これが日本に上陸したのは、ずっと遅れた第二次世界大戦後でした。もっとも神戸にあるモロゾフによれば、昭和11年の外国人向け英字新聞に、「あなたのバレンタイン(愛しい人)にチョコレートを贈りましょう」という宣伝広告を掲載したとのことです。これはあくまで外国人用ですが、それによってモロゾフは、日本におけるバレンタインチョコの考案者とされました。必然的に神戸こそは日本における「バレンタインデー」発祥の地と認定されています。

次に昭和30年代の森永製菓の広告を見ると、「チョコレートを添えて手紙を贈る日」と記されています。最初はチョコレートが本命ではなく、愛の言葉の方が主体だったのです。当然、対象は夫婦や婚約者であり、10代の未婚の女性は想定外でした。その殻が破られたのは、オイルショック以後だとされています。しかもそこでチョコレートに飛びついたのは、なんと小学校高学年から高校生までの若い生徒層でした。

これによって女子生徒が好きな男子に愛を告白する「本命チョコ」が爆発的に流行しました(ハート型のチョコ)。そこからさらに学校や職場で、「義理チョコ」までもが流行したのです。昔は大学も14日は授業をやっていたので、単位くださいというメッセージつきの義理チョコが飛び交っていました。私もたくさんもらった記憶があります。むしろこちらの方が、チョコレートの売り上げには貢献したのではないでしょうか。

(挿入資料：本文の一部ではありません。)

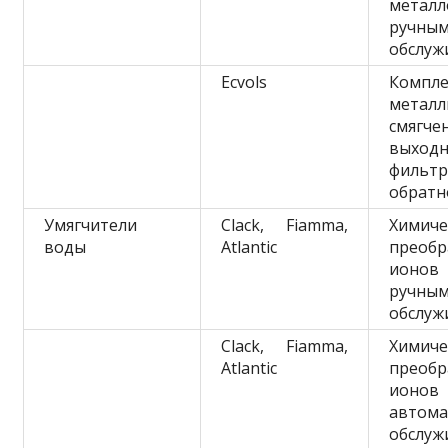
мета
ручны
обслуж
Ecvols
Компле
металл
смяг
выход
фильт
обратн
Умягчители
Clack, Fiamma,
Химиче
воды
Atlantic
преобр
ионов 
ручны
обслуж
Clack, Fiamma,
Химиче
Atlantic
преобр
ионов 
автома
обслуж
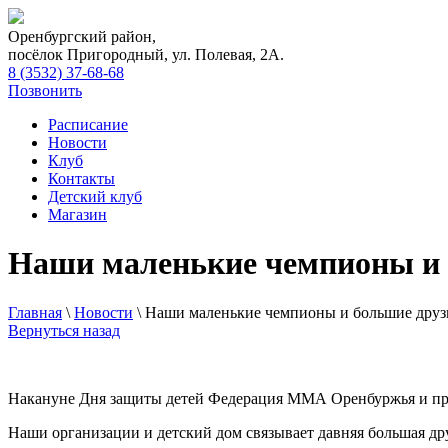
Оренбургский район,
посёлок Пригородный, ул. Полевая, 2А.
8 (3532) 37-68-68
Позвонить
Расписание
Новости
Клуб
Контакты
Детский клуб
Магазин
Наши маленькие чемпионы и 
Главная
\
Новости
\
Наши маленькие чемпионы и большие друз
Вернуться назад
Накануне Дня защиты детей Федерация ММА Оренбуржья и пред
Наши организации и детский дом связывает давняя большая др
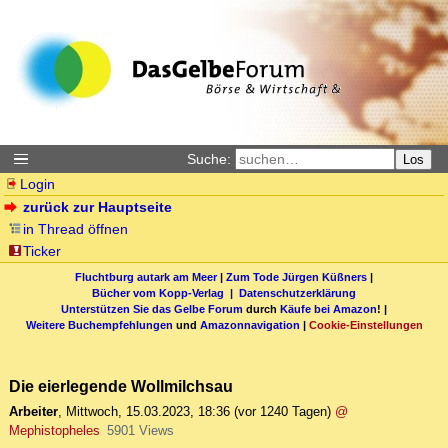
Suche:
Los
Login
zurück zur Hauptseite
in Thread öffnen
Ticker
Fluchtburg autark am Meer
|
Zum Tode Jürgen Küßners
|
Bücher vom Kopp-Verlag |
Datenschutzerklärung
Unterstützen Sie das Gelbe Forum
durch
Käufe bei Amazon
! |
Weitere Buchempfehlungen
und
Amazonnavigation
|
Cookie-Einstellungen
Die eierlegende Wollmilchsau
Arbeiter
,
Mittwoch, 15.03.2023, 18:36
(vor 1240 Tagen)
@
Mephistopheles
5901 Views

調子に乗ったお菓子業界は、今度はそのお返しとして、1ヵ月後の3月14日を「マシュマロデー」とか「ホワイトデー」と銘打ち、今度は男性をダーゲットとした新企画を展開しています。こちらはクッキー・キャンデー・マシュマロ業界が、「バレンタインデー」の人気に便乗して仕掛けたものでした。

もちろんキリスト教起源ですから、日本だけでなく世界中で「バレンタインデー」は祝われています。ところが日本とは大きく異なる点が3つありました。1つは、日本では女性から男性へ愛の告白として贈られていますが、外国では贈るのが女性に限られてはいません。誰でもお世話になった人や恋人に贈っていいのです。2つ目は、日本ではほぼチョコレートに限定されていますが、外国ではクッキーやケーキや品物など、なんでも好きなものを贈ってよかったのです。

これが日本型「バレンターンデー」と称される所以でしょう。チョコレートメーカーに踊らされているという意味がおわかりになりましたか。そして3つ目は、当然「ホワイトデー」が日本だけのものだということです。外国にそんな習慣はありません。もっとも最近は愛の形が複雑になり、同性間の贈答も増加しているとのことです。またお菓子以外に、お酒やフラワーバレンタインも仕掛けられていますが、当分はチョコレート業界の一人勝ちが続きそうです。